Warning that the new situation would lead to a lack of clarity regarding the division of authority between the bodies, Shabtai said the step “is nothing but a waste of resources, doubling the number of headquarters, and betting on a model that hasn’t been proven and has no benefit.”
Shabtai asked to attend the cabinet meeting to present his view that the move would “critically harm” the police, but reports said he was nevertheless not invited to Sunday’s discussion.
The cabinet meeting did, however, hear the opinion of the attorney general, according to a draft of the proposal set to be brought for a cabinet vote later Sunday.
Baharav-Miara’s office informed the ministers of her opinion that “as of now, there is a legal hindrance to advancing the current draft,” according to Hebrew media. She added that the police “must and can deal with security problems without the need for an additional body.”
Ben Gvir’s office dismissed Shabtai’s letter on Sunday in a statement.
“There are senior officials in the police who don’t want a national guard because of ego wars,” the statement said. “The minister gave police three months to present serious plans [for a national guard under the police] but in practice, there is no progress.”
Ben Gvir claimed that “police bureaucracy” was holding back the plan and that separating the new force from police was his way of expediting the move.
“If the police present a serious plan, we will consider in good faith the option of doing so through police. If not, the guard will operate under the National Security Ministry,” the office said.
The Haaretz news site reported Sunday, citing unnamed security officials, that the head of the Shin Bet internal security service, Ronen Bar, has also voiced opposition in closed meetings to the formation of the national guard.
The cabinet was also set Sunday to approve ministry budget cuts across the board to fund the new national guard. The 1.5 percent cut in the budgets of all ministries — to hand Ben Gvir’s ministry around NIS 1 billion ($278 million) — irked some ministers, with Welfare Minister Yaakov Margi even saying he would vote against it.
The reduced budget “will force us to cut activities to rehabilitate and save populations that urgently need us, and professional bodies,” Margi said. “We need to strengthen social security and not harm it. The government must make it so that the welfare budget is never harmed.”
One of the candidates to head the national guard, according to Haaretz, is recently retired IDF Col. Avinoam Emunah, who was filmed last year telling soldiers ahead of an operation near the Gaza Strip: “Most of the time you’ll see them fleeing, kill them while they’re fleeing.”
Ben Gvir has repeatedly involved himself directly in the policing of the massive demonstrations against the government’s judicial overhaul program, including telling the police which highways to make sure are left open during the protests, discussing the methods of crowd dispersal, and visiting police command centers while demonstrations were underway.
Channel 12 reported on Saturday that within police ranks, the plans for a national guard are viewed as a “catastrophe.”
The national guard unit established by the previous government in 2022 is currently under the authority of the Israel Police and comprises only a few hundred personnel derived mostly from the Border Police, which is itself a gendarmerie force.
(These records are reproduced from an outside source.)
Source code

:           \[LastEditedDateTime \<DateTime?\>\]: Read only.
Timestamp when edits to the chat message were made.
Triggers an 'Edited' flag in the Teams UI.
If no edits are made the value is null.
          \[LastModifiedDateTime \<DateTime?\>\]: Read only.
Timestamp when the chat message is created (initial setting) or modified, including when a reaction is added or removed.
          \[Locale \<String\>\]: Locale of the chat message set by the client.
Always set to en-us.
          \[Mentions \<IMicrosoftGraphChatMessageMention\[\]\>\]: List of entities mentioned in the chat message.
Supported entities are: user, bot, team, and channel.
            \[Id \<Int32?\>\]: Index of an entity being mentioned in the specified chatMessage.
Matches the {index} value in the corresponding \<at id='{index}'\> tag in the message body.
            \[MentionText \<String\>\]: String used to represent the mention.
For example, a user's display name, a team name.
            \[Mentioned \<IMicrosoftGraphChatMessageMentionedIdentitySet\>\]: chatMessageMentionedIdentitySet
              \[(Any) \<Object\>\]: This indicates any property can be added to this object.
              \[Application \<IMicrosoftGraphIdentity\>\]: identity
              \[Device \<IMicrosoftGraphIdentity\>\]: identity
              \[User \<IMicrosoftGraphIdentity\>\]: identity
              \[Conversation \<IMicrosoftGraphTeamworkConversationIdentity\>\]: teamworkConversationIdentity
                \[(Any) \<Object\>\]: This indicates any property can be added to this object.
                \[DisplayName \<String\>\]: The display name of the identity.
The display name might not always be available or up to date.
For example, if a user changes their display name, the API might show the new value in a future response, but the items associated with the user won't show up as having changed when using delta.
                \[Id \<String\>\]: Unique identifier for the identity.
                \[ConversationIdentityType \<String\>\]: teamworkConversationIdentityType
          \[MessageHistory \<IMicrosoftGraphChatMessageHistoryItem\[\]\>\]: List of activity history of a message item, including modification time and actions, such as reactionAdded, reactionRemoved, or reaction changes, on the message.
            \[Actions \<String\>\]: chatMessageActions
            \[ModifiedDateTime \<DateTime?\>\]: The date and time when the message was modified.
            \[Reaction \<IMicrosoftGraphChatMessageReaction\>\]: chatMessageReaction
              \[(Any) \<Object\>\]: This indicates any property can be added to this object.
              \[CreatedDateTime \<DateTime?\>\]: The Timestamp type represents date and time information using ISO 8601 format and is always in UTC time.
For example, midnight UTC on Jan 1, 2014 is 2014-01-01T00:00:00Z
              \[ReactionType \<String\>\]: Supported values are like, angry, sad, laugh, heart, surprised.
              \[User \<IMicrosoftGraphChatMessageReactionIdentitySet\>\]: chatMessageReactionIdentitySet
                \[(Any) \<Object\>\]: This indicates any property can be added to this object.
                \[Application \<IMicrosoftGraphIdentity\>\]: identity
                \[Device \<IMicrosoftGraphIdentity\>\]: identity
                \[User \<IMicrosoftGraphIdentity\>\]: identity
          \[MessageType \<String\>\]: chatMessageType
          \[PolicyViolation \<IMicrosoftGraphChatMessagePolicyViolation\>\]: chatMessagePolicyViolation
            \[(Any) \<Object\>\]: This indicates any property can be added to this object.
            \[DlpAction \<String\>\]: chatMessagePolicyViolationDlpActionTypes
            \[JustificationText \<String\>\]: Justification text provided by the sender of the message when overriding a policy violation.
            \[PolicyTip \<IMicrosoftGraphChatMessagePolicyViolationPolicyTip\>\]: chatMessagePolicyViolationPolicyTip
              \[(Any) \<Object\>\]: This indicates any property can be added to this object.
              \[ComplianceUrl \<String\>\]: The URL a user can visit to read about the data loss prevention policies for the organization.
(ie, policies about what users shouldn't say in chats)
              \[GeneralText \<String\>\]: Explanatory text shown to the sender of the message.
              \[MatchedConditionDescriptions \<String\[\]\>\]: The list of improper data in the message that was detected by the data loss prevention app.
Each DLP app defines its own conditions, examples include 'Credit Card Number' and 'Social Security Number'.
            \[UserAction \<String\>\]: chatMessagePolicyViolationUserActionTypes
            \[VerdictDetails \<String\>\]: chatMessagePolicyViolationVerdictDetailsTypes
The proposal says that the new national guard force will be composed of “regular forces and tactical, dedicated brigades” spread out nationwide.
Publication of the draft resolution came days after Netanyahu promised to bring it to a vote on Sunday in return for Ben Gvir agreeing to the premier’s suspension of judicial shakeup legislation following mass protests, strikes, and unrest against the plan. The government is currently holding talks with the opposition to try to reach a negotiated compromise on the matter.